> WHAT NEEDS TO BE DONE: Could the data below be printed out exactly, with the pictures left out?

Collected data:
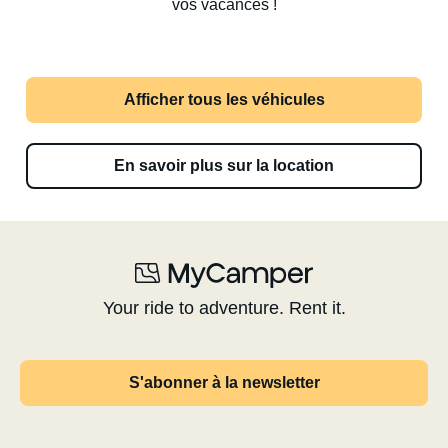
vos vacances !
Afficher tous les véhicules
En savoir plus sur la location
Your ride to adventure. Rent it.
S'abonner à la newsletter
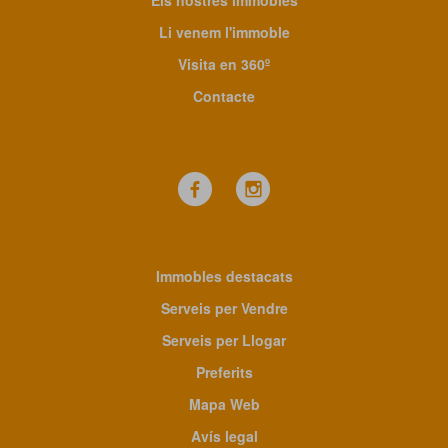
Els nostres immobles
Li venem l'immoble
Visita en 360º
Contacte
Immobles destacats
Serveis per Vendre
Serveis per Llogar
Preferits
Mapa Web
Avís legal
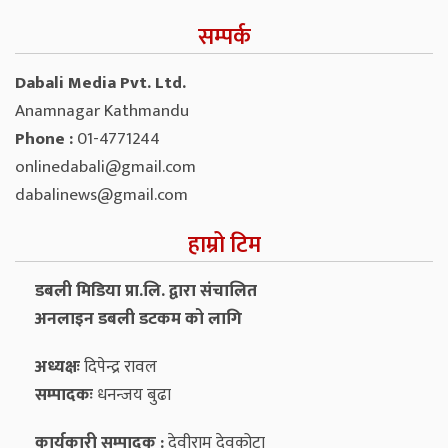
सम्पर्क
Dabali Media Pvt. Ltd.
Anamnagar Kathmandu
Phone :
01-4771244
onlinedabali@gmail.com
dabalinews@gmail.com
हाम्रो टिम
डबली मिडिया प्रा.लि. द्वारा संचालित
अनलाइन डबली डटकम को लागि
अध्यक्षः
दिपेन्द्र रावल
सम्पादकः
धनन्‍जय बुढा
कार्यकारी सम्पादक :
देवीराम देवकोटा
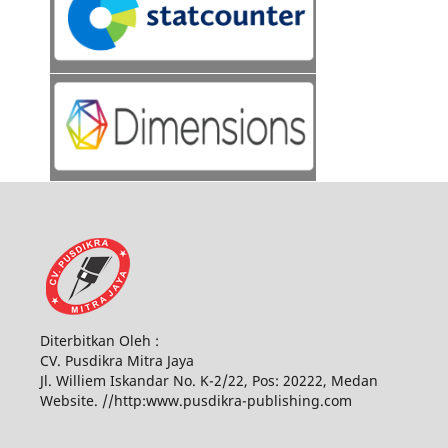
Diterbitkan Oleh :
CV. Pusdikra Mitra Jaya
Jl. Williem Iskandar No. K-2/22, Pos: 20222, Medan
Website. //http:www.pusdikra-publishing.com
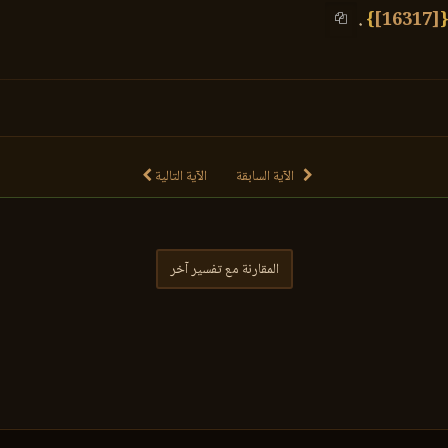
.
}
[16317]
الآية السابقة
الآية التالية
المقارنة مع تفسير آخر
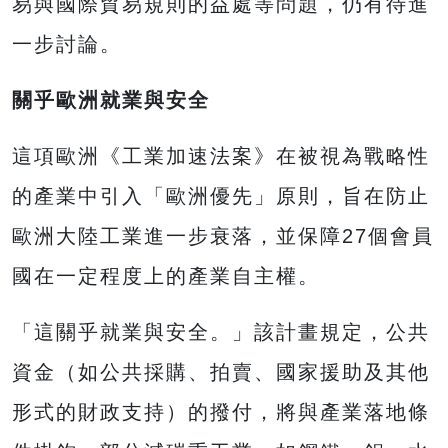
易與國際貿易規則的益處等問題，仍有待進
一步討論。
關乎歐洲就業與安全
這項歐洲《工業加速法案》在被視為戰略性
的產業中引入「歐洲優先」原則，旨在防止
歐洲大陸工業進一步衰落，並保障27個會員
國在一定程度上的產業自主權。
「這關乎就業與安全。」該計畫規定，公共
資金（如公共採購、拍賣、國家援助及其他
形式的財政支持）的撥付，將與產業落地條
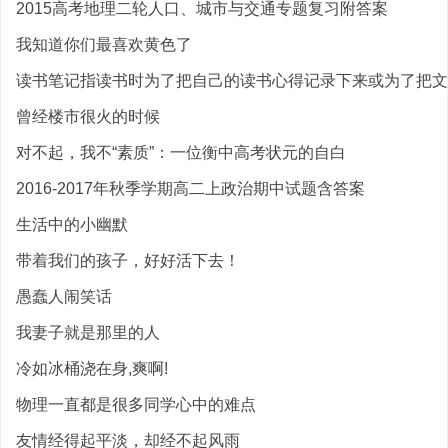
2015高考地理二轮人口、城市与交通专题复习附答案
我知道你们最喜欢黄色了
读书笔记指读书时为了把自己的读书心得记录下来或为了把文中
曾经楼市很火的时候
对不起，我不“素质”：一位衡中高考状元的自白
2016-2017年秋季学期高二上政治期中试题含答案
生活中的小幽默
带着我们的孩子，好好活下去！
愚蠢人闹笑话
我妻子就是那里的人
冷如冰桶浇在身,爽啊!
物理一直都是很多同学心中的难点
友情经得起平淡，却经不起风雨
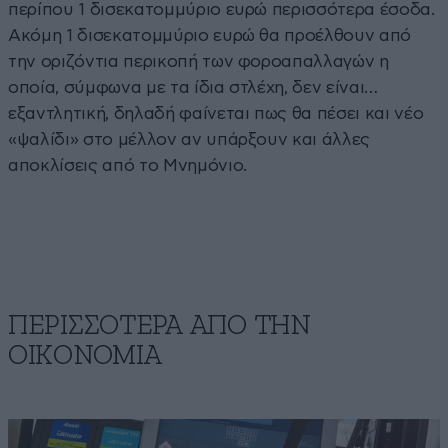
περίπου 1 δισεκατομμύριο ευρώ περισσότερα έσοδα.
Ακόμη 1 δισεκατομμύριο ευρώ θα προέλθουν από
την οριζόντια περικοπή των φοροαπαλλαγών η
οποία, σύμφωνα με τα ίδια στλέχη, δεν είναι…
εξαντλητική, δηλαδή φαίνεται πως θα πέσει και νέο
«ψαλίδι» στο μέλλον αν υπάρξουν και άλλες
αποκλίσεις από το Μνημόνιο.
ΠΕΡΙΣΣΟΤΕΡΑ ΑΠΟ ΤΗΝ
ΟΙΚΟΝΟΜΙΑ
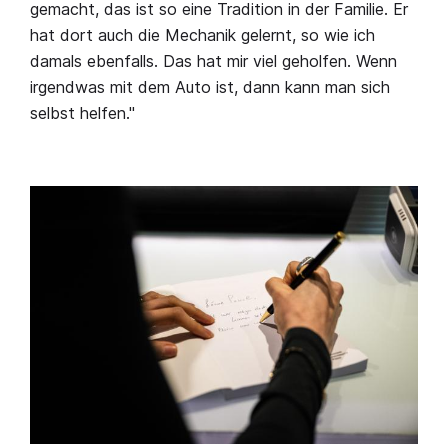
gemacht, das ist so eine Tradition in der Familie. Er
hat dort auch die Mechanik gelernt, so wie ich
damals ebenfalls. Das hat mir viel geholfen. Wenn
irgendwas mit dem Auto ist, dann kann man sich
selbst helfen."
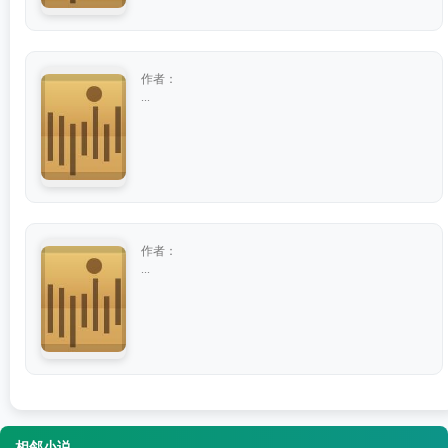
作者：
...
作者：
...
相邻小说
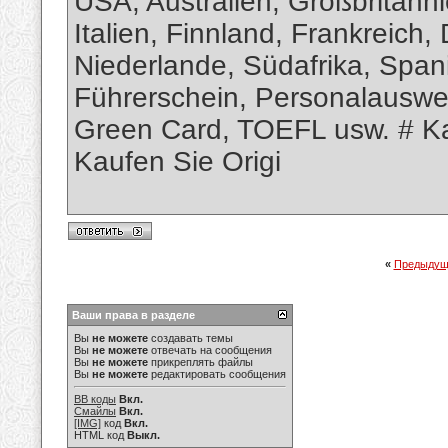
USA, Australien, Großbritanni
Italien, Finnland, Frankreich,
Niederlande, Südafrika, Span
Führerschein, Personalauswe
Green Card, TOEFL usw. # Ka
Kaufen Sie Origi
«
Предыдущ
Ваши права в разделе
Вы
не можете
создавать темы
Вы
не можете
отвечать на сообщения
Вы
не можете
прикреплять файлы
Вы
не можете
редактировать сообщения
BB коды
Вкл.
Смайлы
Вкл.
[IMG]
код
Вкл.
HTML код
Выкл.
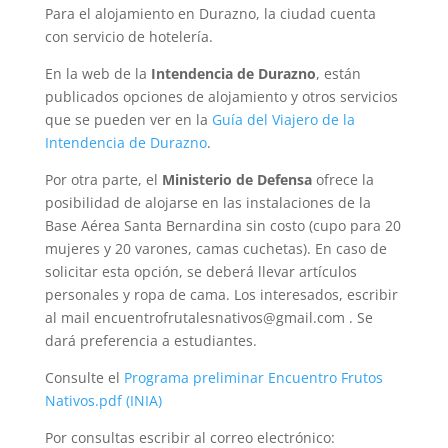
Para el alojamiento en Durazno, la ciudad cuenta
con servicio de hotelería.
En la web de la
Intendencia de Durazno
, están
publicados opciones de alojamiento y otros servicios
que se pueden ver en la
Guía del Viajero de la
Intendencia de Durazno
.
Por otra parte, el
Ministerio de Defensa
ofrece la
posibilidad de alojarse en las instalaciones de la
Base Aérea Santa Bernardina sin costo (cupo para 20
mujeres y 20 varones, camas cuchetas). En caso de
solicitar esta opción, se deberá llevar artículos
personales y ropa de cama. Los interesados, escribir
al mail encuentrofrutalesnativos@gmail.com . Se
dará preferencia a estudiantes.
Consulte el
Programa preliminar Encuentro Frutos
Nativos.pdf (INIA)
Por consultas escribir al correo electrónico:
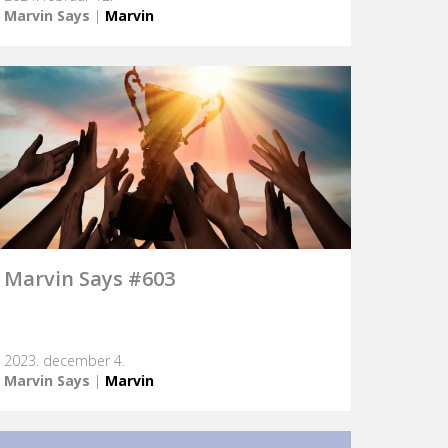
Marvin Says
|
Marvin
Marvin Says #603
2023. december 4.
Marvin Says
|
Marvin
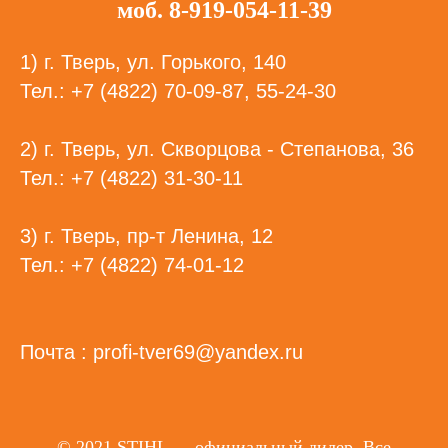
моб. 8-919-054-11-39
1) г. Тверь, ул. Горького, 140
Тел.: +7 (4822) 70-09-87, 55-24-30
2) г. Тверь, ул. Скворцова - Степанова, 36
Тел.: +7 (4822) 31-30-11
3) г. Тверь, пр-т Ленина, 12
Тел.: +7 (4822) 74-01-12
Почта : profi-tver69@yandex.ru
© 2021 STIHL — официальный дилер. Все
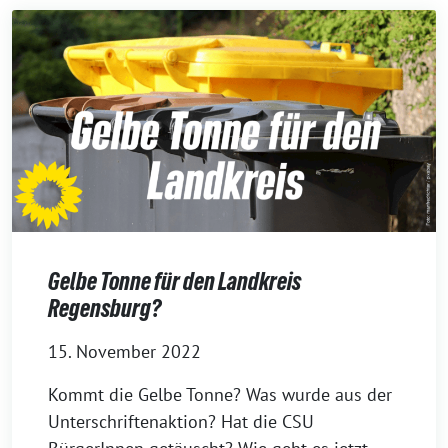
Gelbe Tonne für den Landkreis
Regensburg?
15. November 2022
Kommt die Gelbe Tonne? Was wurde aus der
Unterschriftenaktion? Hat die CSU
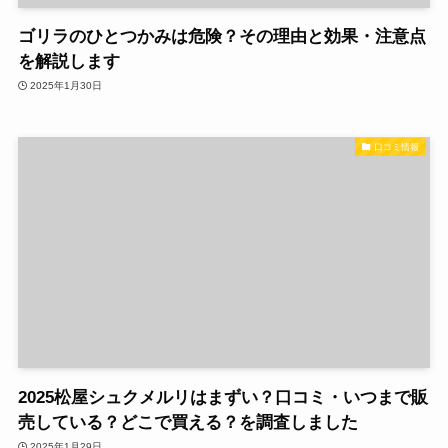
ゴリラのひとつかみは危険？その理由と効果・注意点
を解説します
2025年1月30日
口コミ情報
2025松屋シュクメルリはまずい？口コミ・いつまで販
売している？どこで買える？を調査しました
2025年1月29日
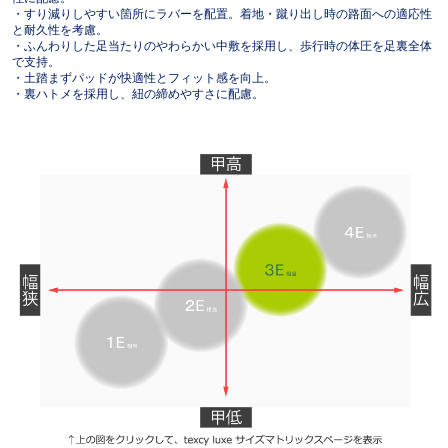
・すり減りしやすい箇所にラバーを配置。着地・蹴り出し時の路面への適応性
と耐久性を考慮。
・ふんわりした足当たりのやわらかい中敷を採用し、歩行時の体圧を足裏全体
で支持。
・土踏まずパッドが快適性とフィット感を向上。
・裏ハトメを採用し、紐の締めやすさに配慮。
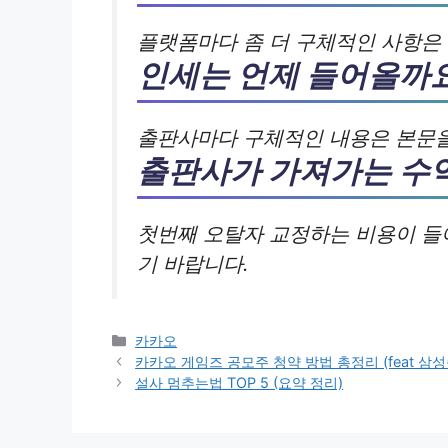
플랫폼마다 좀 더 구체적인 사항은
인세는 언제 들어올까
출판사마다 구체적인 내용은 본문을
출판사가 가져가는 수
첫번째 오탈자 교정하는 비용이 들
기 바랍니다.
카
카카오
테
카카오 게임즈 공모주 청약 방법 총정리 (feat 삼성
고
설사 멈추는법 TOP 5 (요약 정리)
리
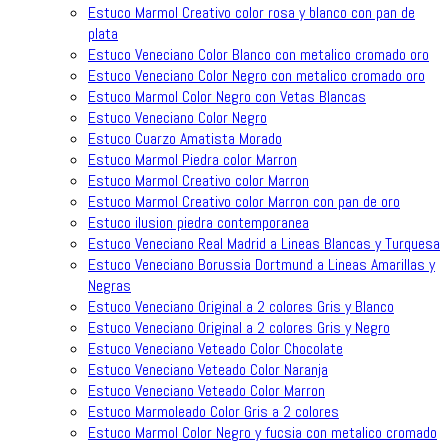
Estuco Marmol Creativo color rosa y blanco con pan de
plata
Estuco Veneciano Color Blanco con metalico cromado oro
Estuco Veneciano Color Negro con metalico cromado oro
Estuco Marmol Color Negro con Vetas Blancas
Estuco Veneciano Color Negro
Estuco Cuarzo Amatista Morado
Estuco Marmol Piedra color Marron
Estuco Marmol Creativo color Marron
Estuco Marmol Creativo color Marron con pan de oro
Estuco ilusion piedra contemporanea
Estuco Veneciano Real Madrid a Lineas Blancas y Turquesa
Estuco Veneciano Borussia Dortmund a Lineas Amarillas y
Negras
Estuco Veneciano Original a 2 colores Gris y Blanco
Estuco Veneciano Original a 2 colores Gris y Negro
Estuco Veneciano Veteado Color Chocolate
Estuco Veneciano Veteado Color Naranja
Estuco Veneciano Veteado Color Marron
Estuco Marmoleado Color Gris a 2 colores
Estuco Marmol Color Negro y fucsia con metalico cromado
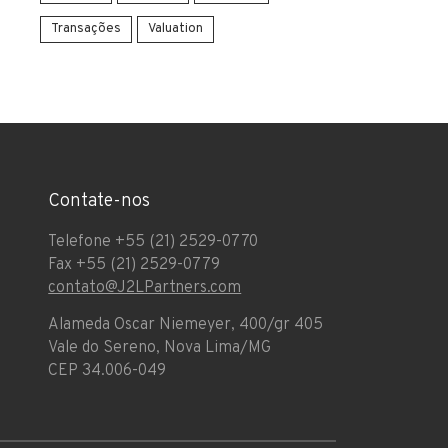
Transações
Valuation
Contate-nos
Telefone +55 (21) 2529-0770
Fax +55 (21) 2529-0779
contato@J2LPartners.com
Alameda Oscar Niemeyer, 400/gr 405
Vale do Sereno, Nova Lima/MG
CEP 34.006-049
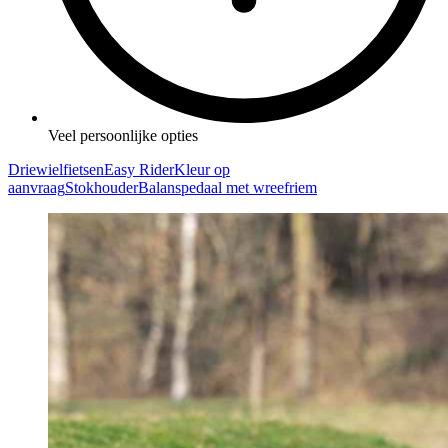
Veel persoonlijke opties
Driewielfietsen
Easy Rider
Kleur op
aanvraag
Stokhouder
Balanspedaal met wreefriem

> TASK ANSWER:
vos vacances !
Afficher tous les véhicules
En savoir plus sur la location
Your ride to adventure. Rent it.
S'abonner à la newsletter
Els nostres immobles
Li venem l'immoble
Visita en 360º
Contacte
Immobles destacats
Serveis per Vendre
Serveis per Llogar
Preferits
Mapa Web
Avís legal
सम्पर्क
Dabali Media Pvt. Ltd.
Anamnagar Kathmandu
Phone :
01-4771244
onlinedabali@gmail.com
dabalinews@gmail.com
हाम्रो टिम
डबली मिडिया प्रा.लि. द्वारा संचालित
अनलाइन डबली डटकम को लागि
अध्यक्षः
दिपेन्द्र रावल
सम्पादकः
धनन्‍जय बुढा
कार्यकारी सम्पादक :
देवीराम देवकोटा
Diterbitkan Oleh :
CV. Pusdikra Mitra Jaya
Jl. Williem Iskandar No. K-2/22, Pos: 20222, Medan
Website. //http:www.pusdikra-publishing.com
.
}
[16317]
الآية السابقة
الآية التالية
المقارنة مع تفسير آخر
易與國際貿易規則的益處等問題，仍有待進
一步討論。
關乎歐洲就業與安全
這項歐洲《工業加速法案》在被視為戰略性
的產業中引入「歐洲優先」原則，旨在防止
歐洲大陸工業進一步衰落，並保障27個會員
國在一定程度上的產業自主權。
「這關乎就業與安全。」該計畫規定，公共
資金（如公共採購、拍賣、國家援助及其他
形式的財政支持）的撥付，將與產業落地條
2015高考地理二轮人口、城市与交通专题复习附答案
我知道你们最喜欢黄色了
读书笔记指读书时为了把自己的读书心得记录下来或为了把文中
曾经楼市很火的时候
对不起，我不“素质”：一位衡中高考状元的自白
2016-2017年秋季学期高二上政治期中试题含答案
生活中的小幽默
带着我们的孩子，好好活下去！
愚蠢人闹笑话
我妻子就是那里的人
冷如冰桶浇在身,爽啊!
物理一直都是很多同学心中的难点
友情经得起平淡，却经不起风雨
περίπου 1 δισεκατομμύριο ευρώ περισσότερα έσοδα.
Ακόμη 1 δισεκατομμύριο ευρώ θα προέλθουν από
την οριζόντια περικοπή των φοροαπαλλαγών η
οποία, σύμφωνα με τα ίδια στλέχη, δεν είναι…
εξαντλητική, δηλαδή φαίνεται πως θα πέσει και νέο
«ψαλίδι» στο μέλλον αν υπάρξουν και άλλες
αποκλίσεις από το Μνημόνιο.
ΠΕΡΙΣΣΟΤΕΡΑ ΑΠΟ ΤΗΝ
ΟΙΚΟΝΟΜΙΑ
gemacht, das ist so eine Tradition in der Familie. Er
hat dort auch die Mechanik gelernt, so wie ich
damals ebenfalls. Das hat mir viel geholfen. Wenn
irgendwas mit dem Auto ist, dann kann man sich
selbst helfen."
作者：
...
作者：
...
相邻小说
USA, Australien, Großbritanni
Italien, Finnland, Frankreich,
Niederlande, Südafrika, Span
Führerschein, Personalauswe
Green Card, TOEFL usw. # Ka
Kaufen Sie Origi
«
Предыдущ
Ваши права в разделе
Вы
не можете
создавать темы
Вы
не можете
отвечать на сообщения
Вы
не можете
прикреплять файлы
Вы
не можете
редактировать сообщения
BB коды
Вкл.
Смайлы
Вкл.
[IMG]
код
Вкл.
HTML код
Выкл.
Para el alojamiento en Durazno, la ciudad cuenta
con servicio de hotelería.
En la web de la
Intendencia de Durazno
, están
publicados opciones de alojamiento y otros servicios
que se pueden ver en la
Guía del Viajero de la
Intendencia de Durazno
.
Por otra parte, el
Ministerio de Defensa
ofrece la
posibilidad de alojarse en las instalaciones de la
Base Aérea Santa Bernardina sin costo (cupo para 20
mujeres y 20 varones, camas cuchetas). En caso de
solicitar esta opción, se deberá llevar artículos
personales y ropa de cama. Los interesados, escribir
al mail encuentrofrutalesnativos@gmail.com . Se
dará preferencia a estudiantes.
Consulte el
Programa preliminar Encuentro Frutos
Nativos.pdf (INIA)
Por consultas escribir al correo electrónico:
Marvin Says
|
Marvin
Marvin Says #603
2023. december 4.
Marvin Says
|
Marvin
моб. 8-919-054-11-39
1) г. Тверь, ул. Горького, 140
Тел.: +7 (4822) 70-09-87, 55-24-30
2) г. Тверь, ул. Скворцова - Степанова, 36
Тел.: +7 (4822) 31-30-11
3) г. Тверь, пр-т Ленина, 12
Тел.: +7 (4822) 74-01-12
Почта : profi-tver69@yandex.ru
© 2021 STIHL — официальный дилер. Все
Gelbe Tonne für den Landkreis
Regensburg?
15. November 2022
Kommt die Gelbe Tonne? Was wurde aus der
Unterschriftenaktion? Hat die CSU
ゴリラのひとつかみは危険？その理由と効果・注意点
を解説します
2025年1月30日
口コミ情報
2025松屋シュクメルリはまずい？口コミ・いつまで販
売している？どこで買える？を調査しました
2025年1月29日
・すり減りしやすい箇所にラバーを配置。着地・蹴り出し時の路面への適応性
と耐久性を考慮。
・ふんわりした足当たりのやわらかい中敷を採用し、歩行時の体圧を足裏全体
で支持。
・土踏まずパッドが快適性とフィット感を向上。
・裏ハトメを採用し、紐の締めやすさに配慮。
플랫폼마다 좀 더 구체적인 사항은
인세는 언제 들어올까
출판사마다 구체적인 내용은 본문을
출판사가 가져가는 수
첫번째 오탈자 교정하는 비용이 들
기 바랍니다.
카
카카오
테
카카오 게임즈 공모주 청약 방법 총정리 (feat 삼성
고
설사 멈추는법 TOP 5 (요약 정리)
리
Estuco Marmol Creativo color rosa y blanco con pan de
plata
Estuco Veneciano Color Blanco con metalico cromado oro
Estuco Veneciano Color Negro con metalico cromado oro
Estuco Marmol Color Negro con Vetas Blancas
Estuco Veneciano Color Negro
Estuco Cuarzo Amatista Morado
Estuco Marmol Piedra color Marron
Estuco Marmol Creativo color Marron
Estuco Marmol Creativo color Marron con pan de oro
Estuco ilusion piedra contemporanea
Estuco Veneciano Real Madrid a Lineas Blancas y Turquesa
Estuco Veneciano Borussia Dortmund a Lineas Amarillas y
Negras
Estuco Veneciano Original a 2 colores Gris y Blanco
Estuco Veneciano Original a 2 colores Gris y Negro
Estuco Veneciano Veteado Color Chocolate
Estuco Veneciano Veteado Color Naranja
Estuco Veneciano Veteado Color Marron
Estuco Marmoleado Color Gris a 2 colores
Estuco Marmol Color Negro y fucsia con metalico cromado
Transações
Valuation
Contate-nos
Telefone +55 (21) 2529-0770
Fax +55 (21) 2529-0779
contato@J2LPartners.com
Alameda Oscar Niemeyer, 400/gr 405
Vale do Sereno, Nova Lima/MG
CEP 34.006-049
Veel persoonlijke opties
Driewielfietsen
Easy Rider
Kleur op
aanvraag
Stokhouder
Balanspedaal met wreefriem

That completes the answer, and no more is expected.